Christianity is followed by a tiny minority with estimated 0.5% of the Population in Bhutan. Christianity was first brought to Bhutan in the late 17th century by Portuguese Jesuits, but the teachings failed to gain much traction among the devout Bhutanese Buddhists. A few Christians living in Assam and Bengal and other States have Bhutanese origins. The government of Bhutan did not recognize any Christian holidays as public holidays.

==Islam ==
Research regarding the history of Islam in Bhutan is scarce, though its presence likely stems from early migrations originating in Neighbouring regions. As a small and relatively discreet minority, the Muslim community maintains its own internal diversity, exemplified by the Ahmadiyya group's mosque completion in 2008.

Estimates of the Muslim population have fluctuated significantly over time. Historical data from the U.S. Library of Congress indicated that Muslims comprised approximately 5% of Bhutan's population in 1989. However, Pew Research Center gave two figures for 2010: one suggested a presence of roughly 1% ( people), the other estimate placed the figure around 0.2%. Furthermore, while some Islamic organizations and other sources gives higher ratios, Islam and other religions except Hindus and Buddhism, currently lacks official recognition under the Constitution of Bhutan.

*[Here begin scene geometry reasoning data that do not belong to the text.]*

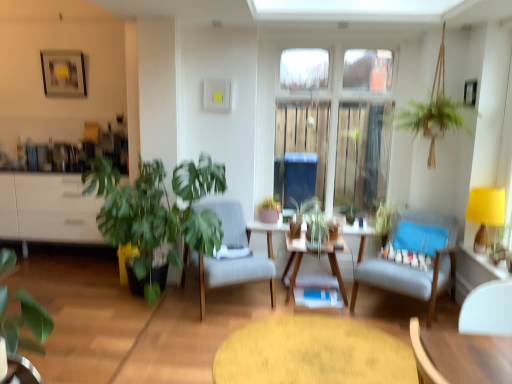
Question: Does yellow fabric lampshade at right have a larger size compared to light blue fabric chair at center right, which appears as the second chair when viewed from the left?

Choices:
 (A) no
 (B) yes

Answer: (A)

Question: Can you confirm if yellow fabric lampshade at right is taller than light blue fabric chair at center right, which is counted as the first chair, starting from the right?

Choices:
 (A) no
 (B) yes

Answer: (A)

Question: Is yellow fabric lampshade at right wider than light blue fabric chair at center right, which appears as the second chair when viewed from the left?

Choices:
 (A) no
 (B) yes

Answer: (A)

Question: Can you confirm if yellow fabric lampshade at right is thinner than light blue fabric chair at center right, which appears as the second chair when viewed from the left?

Choices:
 (A) yes
 (B) no

Answer: (A)

Question: Can you confirm if yellow fabric lampshade at right is shorter than light blue fabric chair at center right, which appears as the second chair when viewed from the left?

Choices:
 (A) yes
 (B) no

Answer: (A)

Question: Is yellow fabric lampshade at right turned away from light blue fabric chair at center right, which is counted as the first chair, starting from the right?

Choices:
 (A) no
 (B) yes

Answer: (A)

Question: From a real-world perspective, is light blue fabric chair at center right, which appears as the second chair when viewed from the left, on top of white glossy cabinet at left?

Choices:
 (A) no
 (B) yes

Answer: (A)

Question: Would you say light blue fabric chair at center right, which appears as the second chair when viewed from the left, is outside white glossy cabinet at left?

Choices:
 (A) yes
 (B) no

Answer: (A)

Question: Can you confirm if light blue fabric chair at center right, which is counted as the first chair, starting from the right, is positioned to the left of white glossy cabinet at left?

Choices:
 (A) yes
 (B) no

Answer: (B)

Question: From a real-world perspective, is light blue fabric chair at center right, which is counted as the first chair, starting from the right, beneath white glossy cabinet at left?

Choices:
 (A) no
 (B) yes

Answer: (B)

Question: Is the depth of light blue fabric chair at center right, which is counted as the first chair, starting from the right, greater than that of white glossy cabinet at left?

Choices:
 (A) yes
 (B) no

Answer: (B)

Question: Could you tell me if light blue fabric chair at center right, which is counted as the first chair, starting from the right, is facing white glossy cabinet at left?

Choices:
 (A) no
 (B) yes

Answer: (A)

Question: Does green matte plant at lower left, which ranks as the first houseplant in front-to-back order, have a greater height compared to green leafy plant at left, marked as the 2th houseplant in a left-to-right arrangement?

Choices:
 (A) yes
 (B) no

Answer: (B)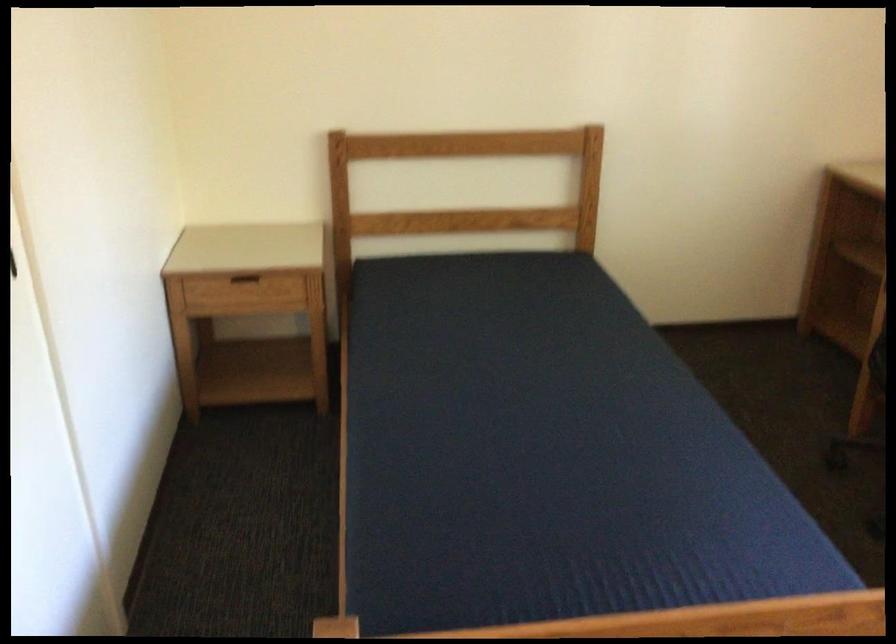
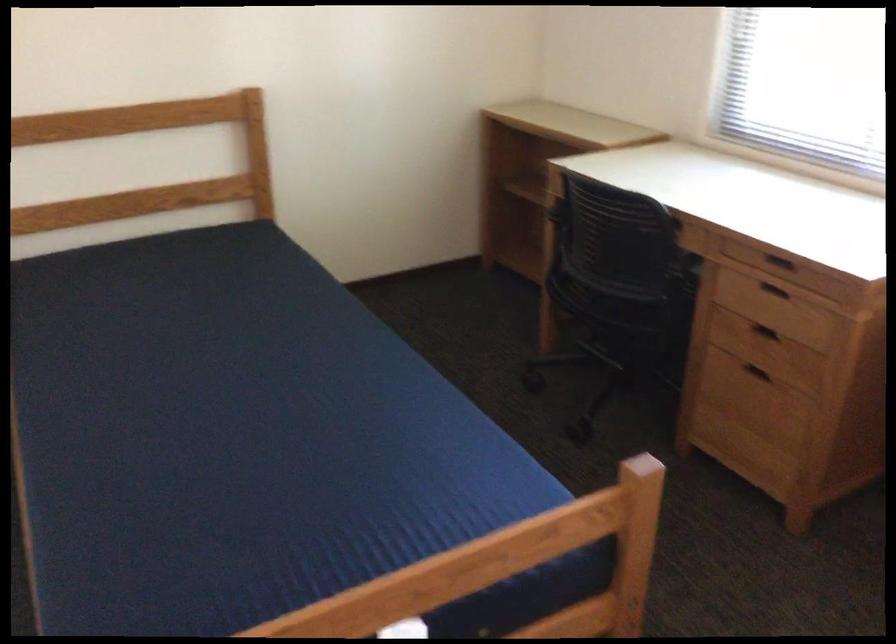
Question: The first image is from the beginning of the video and the second image is from the end. How did the camera likely rotate when shooting the video?

Choices:
 (A) Left
 (B) Right
 (C) Up
 (D) Down

Answer: (B)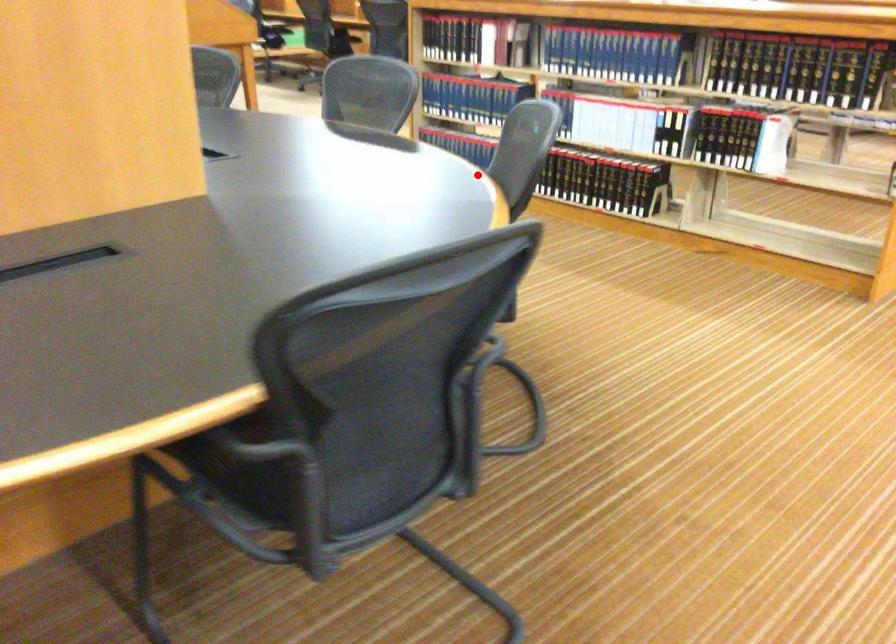
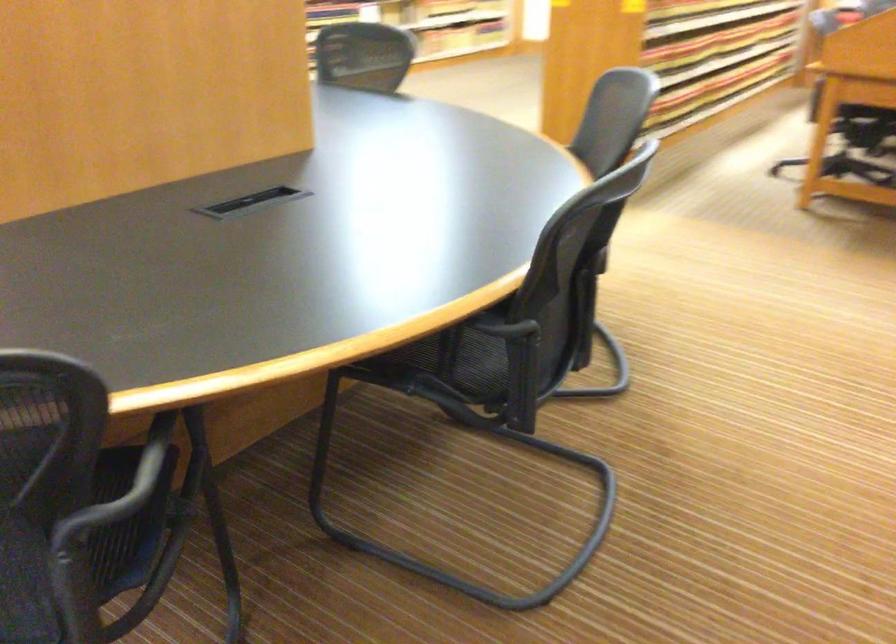
Locate, in the second image, the point that corresponds to the highlighted location in the first image.

(151, 460)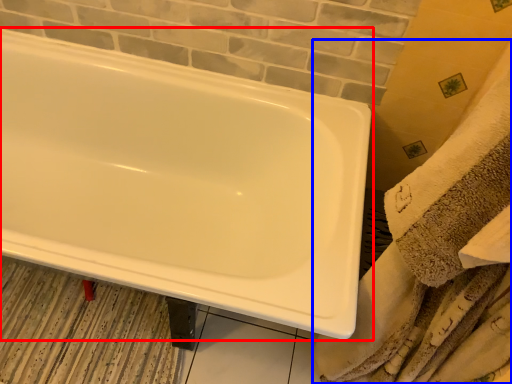
Question: Which object appears closest to the camera in this image, bathtub (highlighted by a red box) or bath towel (highlighted by a blue box)?

Choices:
 (A) bathtub
 (B) bath towel

Answer: (B)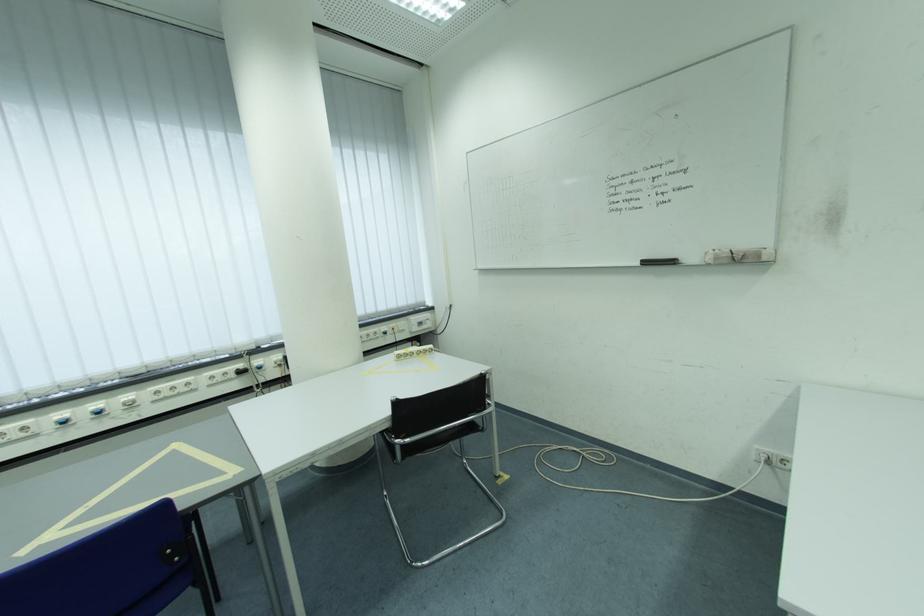
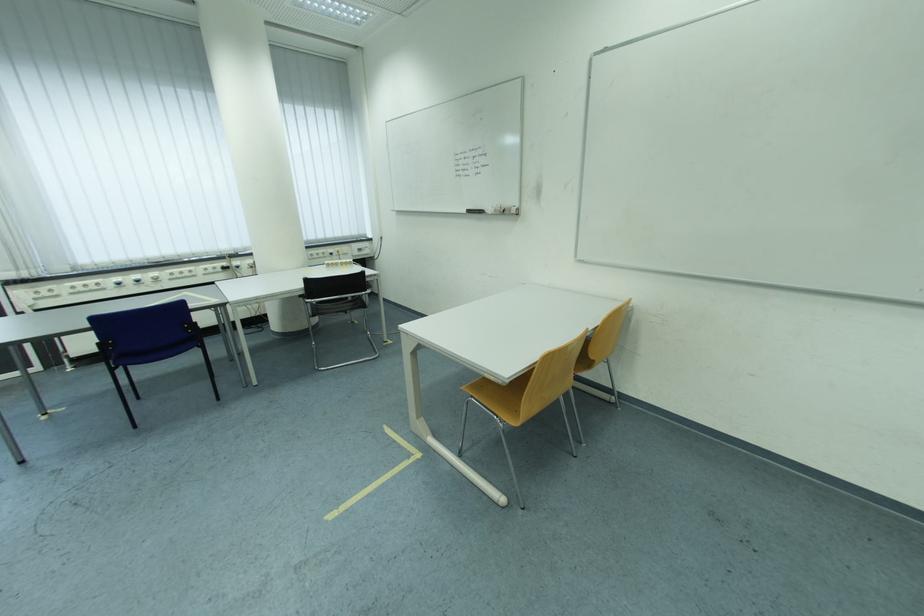
The point at (650,264) is marked in the first image. Where is the corresponding point in the second image?

(476, 213)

==Freedom and regulation of religion==

The law provides for freedom of religion; the religious institutions and personalities have a duty "to promote the spiritual heritage of the country while also ensuring that religion remains separate from politics" and that religious institutions and personalities remain "above politics." Reflecting the government's stated purpose of preserving individuals' religious and cultural values, the above prohibitive clauses in the Constitution have been interpreted to apply to proselytism and to prohibit religious personalities from voting, respectively.

The Religious Organizations Act of 2007 aims to protect and preserve the spiritual heritage of Bhutan through providing for the registration and administration of religious organizations. To meet those goals, the Act creates the Chhoedey Lhentshog as the regulatory authority on religious organizations. This body regulates, monitors, and keeps records on all religious organizations in Bhutan, which are in turn required to register and maintain specified corporate formalities.

In 2022, Freedom House rated Bhutan's religious freedom as 2 out of 4, noting that the constitution protects freedom of religion, but local authorities are known to harass non-Buddhists and people have experienced pressure to participate in Buddhist ceremonies and practices.